=== TASK INPUT ===
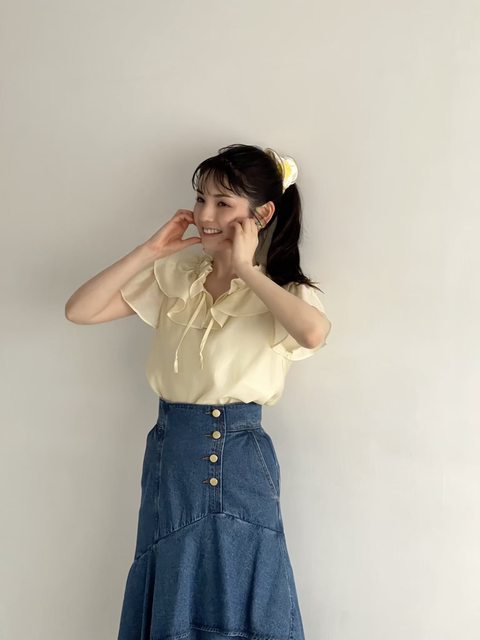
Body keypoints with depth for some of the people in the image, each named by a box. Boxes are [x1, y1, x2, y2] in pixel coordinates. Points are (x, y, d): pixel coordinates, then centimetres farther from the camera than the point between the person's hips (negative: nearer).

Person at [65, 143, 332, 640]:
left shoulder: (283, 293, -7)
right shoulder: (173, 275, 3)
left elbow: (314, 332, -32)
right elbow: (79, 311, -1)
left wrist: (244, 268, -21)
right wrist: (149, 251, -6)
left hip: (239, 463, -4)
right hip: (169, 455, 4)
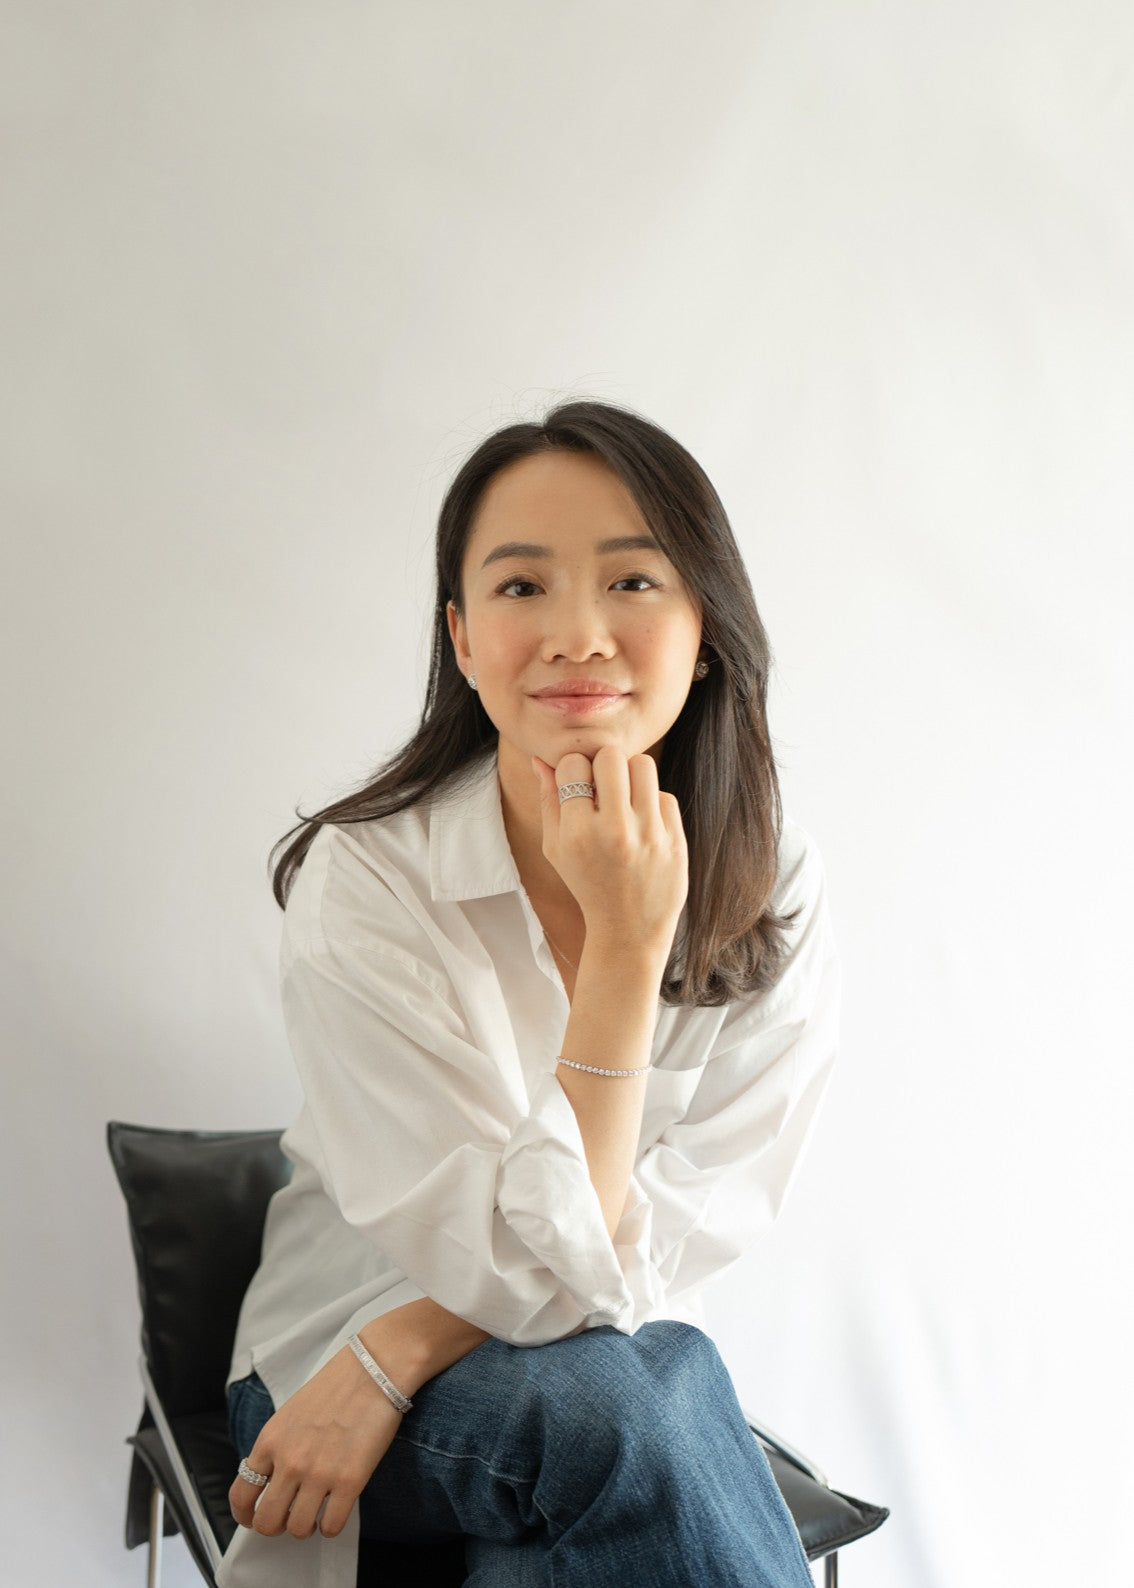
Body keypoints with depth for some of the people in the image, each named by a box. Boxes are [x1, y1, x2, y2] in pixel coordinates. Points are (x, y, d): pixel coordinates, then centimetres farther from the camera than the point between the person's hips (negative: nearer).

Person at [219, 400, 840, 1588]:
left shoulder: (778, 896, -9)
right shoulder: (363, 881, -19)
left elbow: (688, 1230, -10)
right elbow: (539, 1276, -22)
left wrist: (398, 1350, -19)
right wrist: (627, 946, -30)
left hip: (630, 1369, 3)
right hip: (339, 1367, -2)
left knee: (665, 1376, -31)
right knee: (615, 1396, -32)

=== EXERCISE OBJECTIVE ===
Copy the text of all the entries above word for word, leaving out the pictures.

=== RESPONSE ===
Body keypoints with depth for some of the people in the image, each named by a box. Boxes are [x1, y1, x2, y2] in pixel coordinates. Points are (x, y, d): pixel coordinates, then centimetres farther from the camera than the point between the person's hips (negative: nearer).

Person at [65, 143, 332, 640]:
left shoulder: (283, 293, -7)
right shoulder: (173, 275, 3)
left elbow: (314, 332, -32)
right elbow: (79, 311, -1)
left wrist: (244, 268, -21)
right wrist: (149, 251, -6)
left hip: (239, 463, -4)
right hip: (169, 455, 4)
Body keypoints with depth for some of the people in the image, each named by a box. Boxes are [x1, y1, x2, y2] in pixel coordinates. Points are (x, y, d): pixel coordinates, then centimetres farther from the camera than the point between the person's hips (negative: nearer).

Person at [219, 400, 840, 1588]:
left shoulder: (778, 896, -9)
right shoulder: (363, 881, -19)
left elbow: (688, 1230, -10)
right elbow: (539, 1276, -22)
left wrist: (398, 1350, -19)
right wrist: (627, 946, -30)
left hip: (630, 1369, 3)
right hip: (339, 1367, -2)
left knee: (665, 1376, -31)
right knee: (615, 1396, -32)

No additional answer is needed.